According to KellyMom, if your baby is having the right amount of wet and dirty diapers and gaining weight well, you don't have a low milk supply. It doesn't matter if your baby's eating habits change, if they are fussy on or off the breast, or if your pumping sessions aren't as successful as you think they should be. The wet and dirty diapers, along with weight gain, are all you need to prove that your milk supply is adequate.
However, if you know for certain that your baby is having issues with your milk supply, there is a way to increase it. Fit Pregnancy notes that the most common reason for a low milk supply is that your breasts aren't adequately drained when your baby is feeding or you're pumping. Because of this, your breasts don't produce as much milk as they should and your supply can take a hit. Even if breastfeeding started out great, your milk supply can still decrease if you go too long between feedings or pumping sessions.

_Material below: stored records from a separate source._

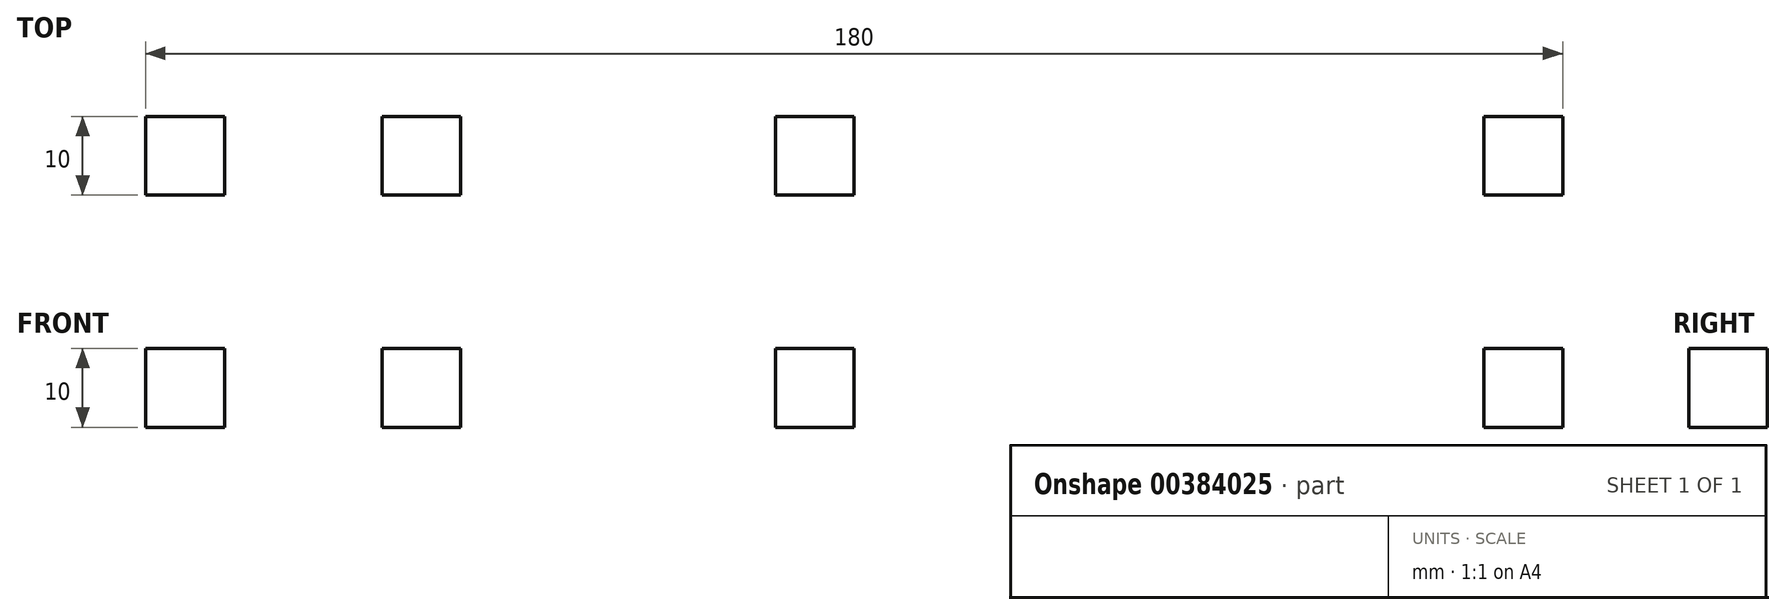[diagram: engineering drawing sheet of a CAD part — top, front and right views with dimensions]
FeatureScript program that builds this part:
annotation { "Feature Type Name" : "Feature", "Feature Type Description" : "" }
export const myFeature = defineFeature(function(context is Context, id is Id, definition is map)
    precondition{}
    {
        {
            var Q0;
            Q0=qCreatedBy(makeId("Top.planeOp"),FACE);
            var sketch = newSketch(context, id + "F0", { "sketchPlane" : qUnion([Q0])});
            skLineSegment(sketch, "E0.bottom", {"start": v(-10, 10) * mm, "end": v(0, 10) * mm});
            skLineSegment(sketch, "E0.top", {"start": v(-10, 0) * mm, "end": v(0, 0) * mm});
            skLineSegment(sketch, "E0.left", {"start": v(-10, 10) * mm, "end": v(-10, 0) * mm});
            skLineSegment(sketch, "E0.right", {"start": v(0, 10) * mm, "end": v(0, 0) * mm});
            skLineSegment(sketch, "E1", {"start": v(0, 0) * mm, "end": v(20, 0) * mm, "construction": true});
            skLineSegment(sketch, "E2", {"start": v(10, 0) * mm, "end": v(10, -7.49) * mm, "construction": true});
            skPoint(sketch, "E2.endSnap0", {"position": v(10, 0) * mm});
            skLineSegment(sketch, "E3.MirrorCS", {"start": v(30, 10) * mm, "end": v(20, 10) * mm});
            skLineSegment(sketch, "E4.MirrorCS", {"start": v(20, 10) * mm, "end": v(20, 0) * mm});
            skLineSegment(sketch, "E5.MirrorCS", {"start": v(30, 0) * mm, "end": v(20, 0) * mm});
            skLineSegment(sketch, "E6.MirrorCS", {"start": v(30, 10) * mm, "end": v(30, 0) * mm});
            skLineSegment(sketch, "E7", {"start": v(30, 0) * mm, "end": v(70, 0) * mm, "construction": true});
            skLineSegment(sketch, "E8.bottom", {"start": v(70, 0) * mm, "end": v(80, 0) * mm});
            skLineSegment(sketch, "E8.top", {"start": v(70, 10) * mm, "end": v(80, 10) * mm});
            skLineSegment(sketch, "E8.left", {"start": v(70, 0) * mm, "end": v(70, 10) * mm});
            skLineSegment(sketch, "E8.right", {"start": v(80, 0) * mm, "end": v(80, 10) * mm});
            skLineSegment(sketch, "E9", {"start": v(80, 0) * mm, "end": v(160, 0) * mm, "construction": true});
            skLineSegment(sketch, "E10.bottom", {"start": v(160, 0) * mm, "end": v(170, 0) * mm});
            skLineSegment(sketch, "E10.top", {"start": v(160, 10) * mm, "end": v(170, 10) * mm});
            skLineSegment(sketch, "E10.left", {"start": v(160, 0) * mm, "end": v(160, 10) * mm});
            skLineSegment(sketch, "E10.right", {"start": v(170, 0) * mm, "end": v(170, 10) * mm});
            skSolve(sketch);
        }
        {
            var Q0;
            Q0=makeQuery(id+"F0.imprint","IMPRINT",FACE,{"disambiguationData":[TD([[makeQuery(id+"F0.imprint","IMPRINT",EDGE,{"derivedFrom":sQuery(id+"F0.wireOp",EDGE,"E0.bottom")}),-1.0]])]});
            var Q1;
            Q1=makeQuery(id+"F0.imprint","IMPRINT",FACE,{"disambiguationData":[TD([[makeQuery(id+"F0.imprint","IMPRINT",EDGE,{"derivedFrom":sQuery(id+"F0.wireOp",EDGE,"E3.MirrorCS")}),1.0]])]});
            var Q2;
            Q2=makeQuery(id+"F0.imprint","IMPRINT",FACE,{"disambiguationData":[TD([[makeQuery(id+"F0.imprint","IMPRINT",EDGE,{"derivedFrom":sQuery(id+"F0.wireOp",EDGE,"E8.bottom")}),1.0]])]});
            var Q3;
            Q3=makeQuery(id+"F0.imprint","IMPRINT",FACE,{"disambiguationData":[TD([[makeQuery(id+"F0.imprint","IMPRINT",EDGE,{"derivedFrom":sQuery(id+"F0.wireOp",EDGE,"E10.bottom")}),1.0]])]});
            extrude(context, id + "F1", {"entities" : qUnion([Q0, Q1, Q2, Q3]), "depth" : 10 * mm});
        }
    });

So if low milk supply is often the cause of not draining your breasts properly, it's time to do that, right? KellyMom suggested speeding up your milk production by removing more milk from your breast more frequently. Certified lactation counselor Danielle Downs Spradlin told Romper that the number one evidence based way to increase your milk supply is to nurse and pump frequently. Nurse your baby as often as possible, pump between breastfeeding sessions, and then nurse some more. As your breasts are drained each time, they produce more milk to refill, increasing your supply.
If nursing your baby more frequently isn't working, you could have a latch issue. It's always beneficial to reach out to a lactation consultant and schedule an appointment so they can see how your baby is breastfeeding and pinpoint any potential problems causing your low milk supply.